= Beginning of Section =

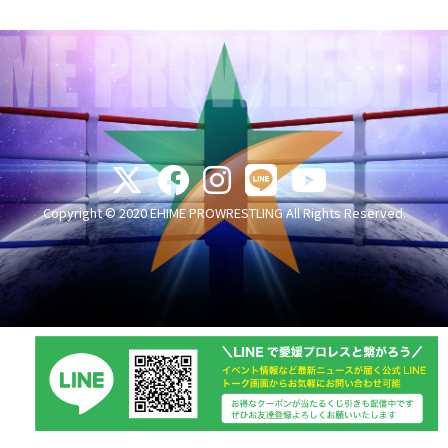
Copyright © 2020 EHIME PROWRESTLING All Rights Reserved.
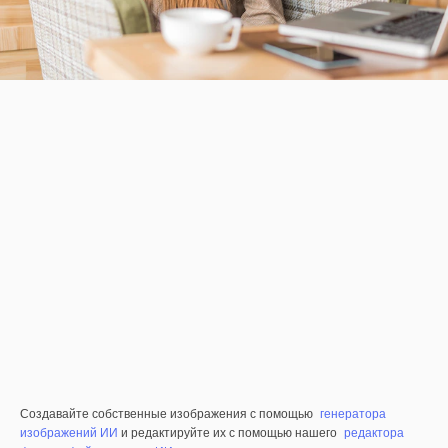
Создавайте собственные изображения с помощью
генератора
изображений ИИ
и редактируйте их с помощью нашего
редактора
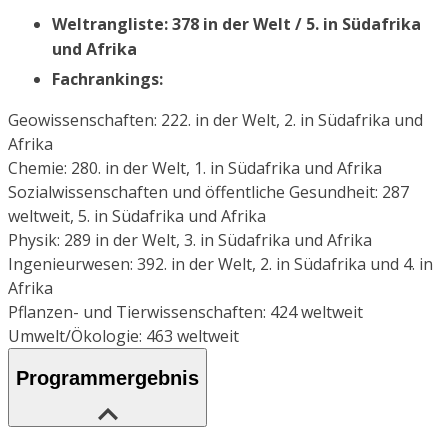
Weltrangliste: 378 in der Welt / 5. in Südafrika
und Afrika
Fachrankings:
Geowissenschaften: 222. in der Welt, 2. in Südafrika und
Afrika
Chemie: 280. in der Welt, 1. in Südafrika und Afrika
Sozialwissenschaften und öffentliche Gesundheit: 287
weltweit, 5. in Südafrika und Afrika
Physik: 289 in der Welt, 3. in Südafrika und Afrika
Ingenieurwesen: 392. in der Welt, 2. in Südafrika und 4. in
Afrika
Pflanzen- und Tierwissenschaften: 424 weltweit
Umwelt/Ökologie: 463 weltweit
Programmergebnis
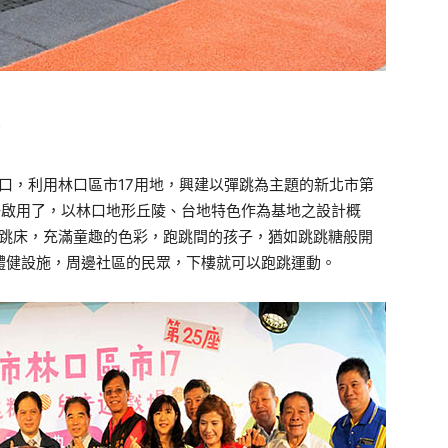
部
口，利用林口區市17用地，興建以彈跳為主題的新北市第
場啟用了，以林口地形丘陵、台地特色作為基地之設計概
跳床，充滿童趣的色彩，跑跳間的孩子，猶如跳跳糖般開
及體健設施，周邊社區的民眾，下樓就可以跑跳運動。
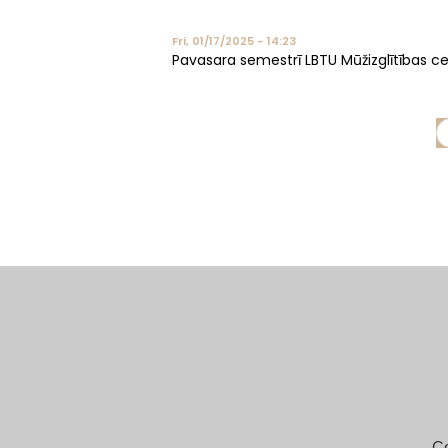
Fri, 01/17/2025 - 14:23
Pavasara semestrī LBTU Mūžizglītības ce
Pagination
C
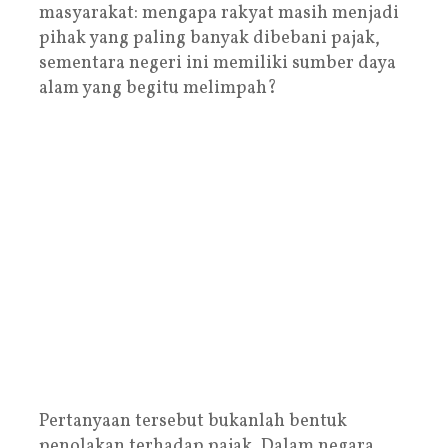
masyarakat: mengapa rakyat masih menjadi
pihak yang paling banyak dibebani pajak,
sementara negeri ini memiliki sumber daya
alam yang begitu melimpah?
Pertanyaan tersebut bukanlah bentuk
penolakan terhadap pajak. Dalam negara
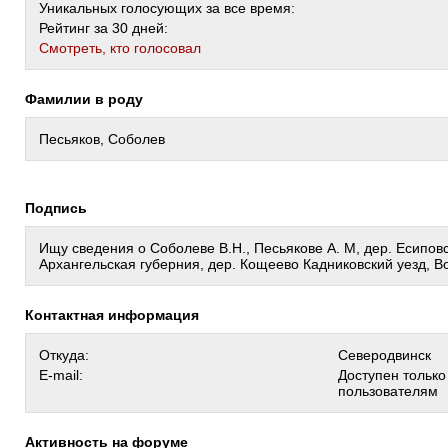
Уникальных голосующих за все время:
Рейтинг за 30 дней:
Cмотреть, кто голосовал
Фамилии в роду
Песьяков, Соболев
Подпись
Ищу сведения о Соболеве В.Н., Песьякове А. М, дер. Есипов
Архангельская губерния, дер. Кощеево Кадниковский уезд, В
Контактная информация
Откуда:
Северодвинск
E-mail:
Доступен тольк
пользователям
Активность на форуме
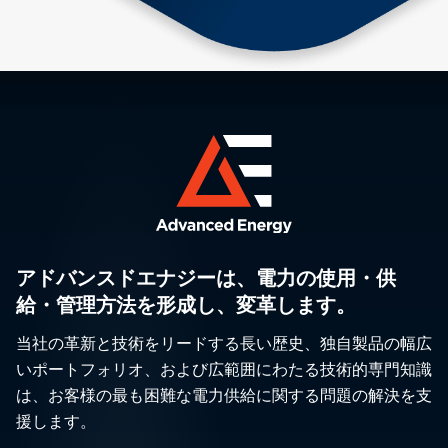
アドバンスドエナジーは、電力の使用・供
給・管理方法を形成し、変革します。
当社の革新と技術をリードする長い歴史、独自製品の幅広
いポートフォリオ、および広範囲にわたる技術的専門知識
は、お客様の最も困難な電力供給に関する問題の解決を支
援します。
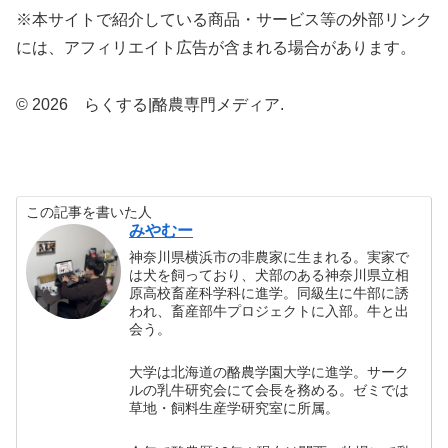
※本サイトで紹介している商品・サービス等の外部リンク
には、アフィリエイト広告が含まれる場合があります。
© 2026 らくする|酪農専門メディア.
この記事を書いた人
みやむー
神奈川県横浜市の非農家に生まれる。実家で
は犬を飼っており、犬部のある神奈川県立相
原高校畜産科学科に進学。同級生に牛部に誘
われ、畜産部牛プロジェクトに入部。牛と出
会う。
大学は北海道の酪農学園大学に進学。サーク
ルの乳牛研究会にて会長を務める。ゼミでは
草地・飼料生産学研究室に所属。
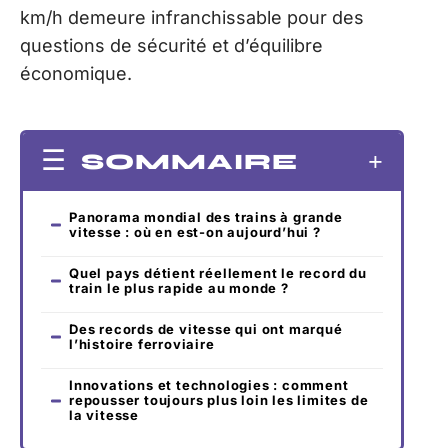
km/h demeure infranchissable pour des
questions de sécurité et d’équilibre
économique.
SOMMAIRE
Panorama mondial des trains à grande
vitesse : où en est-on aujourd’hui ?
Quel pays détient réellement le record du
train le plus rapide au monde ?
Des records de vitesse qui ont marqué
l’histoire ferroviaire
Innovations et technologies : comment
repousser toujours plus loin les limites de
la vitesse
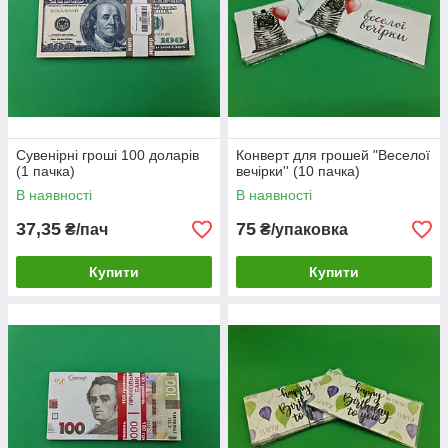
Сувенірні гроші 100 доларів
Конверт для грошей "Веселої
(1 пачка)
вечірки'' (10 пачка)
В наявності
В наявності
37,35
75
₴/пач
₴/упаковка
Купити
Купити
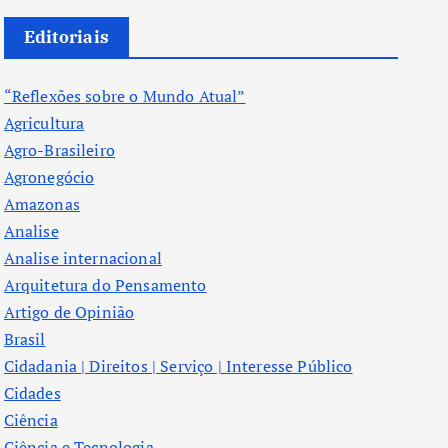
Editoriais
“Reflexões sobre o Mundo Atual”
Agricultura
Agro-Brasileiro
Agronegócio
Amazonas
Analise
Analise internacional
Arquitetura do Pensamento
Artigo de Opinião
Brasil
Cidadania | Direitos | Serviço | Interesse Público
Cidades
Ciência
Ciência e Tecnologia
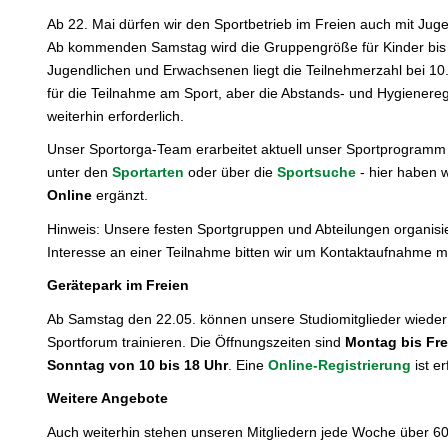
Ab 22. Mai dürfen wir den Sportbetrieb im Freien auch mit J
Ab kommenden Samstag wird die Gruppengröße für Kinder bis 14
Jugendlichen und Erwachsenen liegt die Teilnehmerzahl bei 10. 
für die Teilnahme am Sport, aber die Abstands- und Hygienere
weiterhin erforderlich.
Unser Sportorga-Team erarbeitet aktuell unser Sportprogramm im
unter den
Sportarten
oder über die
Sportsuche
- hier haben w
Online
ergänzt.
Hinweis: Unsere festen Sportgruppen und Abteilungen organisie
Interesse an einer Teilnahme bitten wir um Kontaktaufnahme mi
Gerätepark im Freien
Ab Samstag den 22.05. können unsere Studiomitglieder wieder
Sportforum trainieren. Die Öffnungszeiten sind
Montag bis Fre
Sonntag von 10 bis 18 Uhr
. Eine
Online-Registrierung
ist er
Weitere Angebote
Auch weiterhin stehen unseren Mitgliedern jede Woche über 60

= End of Section =
= Beginning of Section =

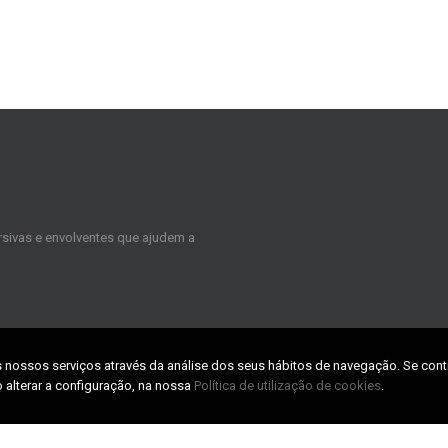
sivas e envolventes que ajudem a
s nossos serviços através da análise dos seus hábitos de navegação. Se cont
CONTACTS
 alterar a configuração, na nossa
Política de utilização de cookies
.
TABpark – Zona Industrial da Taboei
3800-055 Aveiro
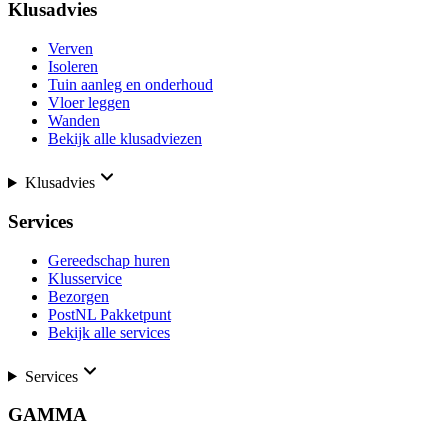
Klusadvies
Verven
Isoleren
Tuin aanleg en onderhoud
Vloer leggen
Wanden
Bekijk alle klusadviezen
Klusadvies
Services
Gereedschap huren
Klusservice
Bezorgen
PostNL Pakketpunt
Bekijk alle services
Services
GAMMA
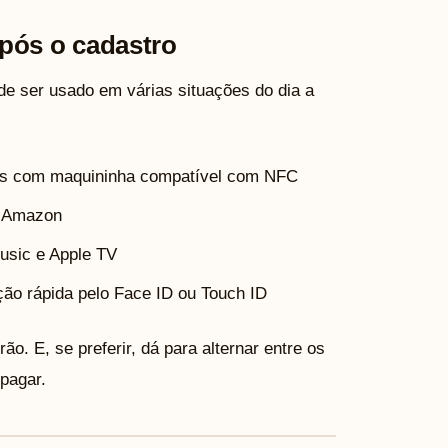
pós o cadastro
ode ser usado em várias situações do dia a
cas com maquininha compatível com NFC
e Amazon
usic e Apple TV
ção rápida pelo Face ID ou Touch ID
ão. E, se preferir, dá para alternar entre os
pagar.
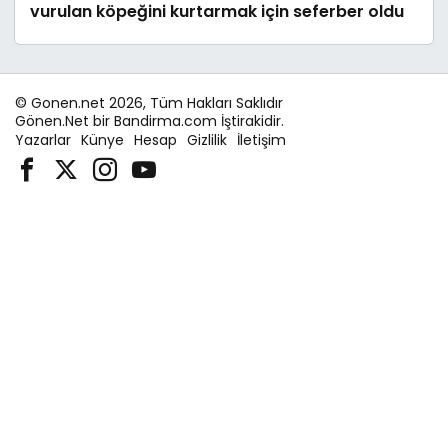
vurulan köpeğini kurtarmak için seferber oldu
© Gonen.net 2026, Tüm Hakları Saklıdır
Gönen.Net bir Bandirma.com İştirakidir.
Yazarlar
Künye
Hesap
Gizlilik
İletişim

= End of Section =

● **What you need to do**: Please render the lines from the one containing "Ab 22. Mai dürfen" through the one containing "Auch weiterhin stehen", both included, as a Markdown table with the columns Row and Text. Number each line in the Row column and leave out blank lines.

● **Answer space**:
| Row | Text |
|---|---|
| 1 | Ab 22. Mai dürfen wir den Sportbetrieb im Freien auch mit J |
| 2 | Ab kommenden Samstag wird die Gruppengröße für Kinder bis 14 |
| 3 | Jugendlichen und Erwachsenen liegt die Teilnehmerzahl bei 10.  |
| 4 | für die Teilnahme am Sport, aber die Abstands- und Hygienere |
| 5 | weiterhin erforderlich. |
| 6 | Unser Sportorga-Team erarbeitet aktuell unser Sportprogramm im |
| 7 | unter den |
| 8 | Sportarten |
| 9 | oder über die |
| 10 | Sportsuche |
| 11 | - hier haben w |
| 12 | Online |
| 13 | ergänzt. |
| 14 | Hinweis: Unsere festen Sportgruppen und Abteilungen organisie |
| 15 | Interesse an einer Teilnahme bitten wir um Kontaktaufnahme mi |
| 16 | Gerätepark im Freien |
| 17 | Ab Samstag den 22.05. können unsere Studiomitglieder wieder |
| 18 | Sportforum trainieren. Die Öffnungszeiten sind |
| 19 | Montag bis Fre |
| 20 | Sonntag von 10 bis 18 Uhr |
| 21 | . Eine |
| 22 | Online-Registrierung |
| 23 | ist er |
| 24 | Weitere Angebote |
| 25 | Auch weiterhin stehen unseren Mitgliedern jede Woche über 60 |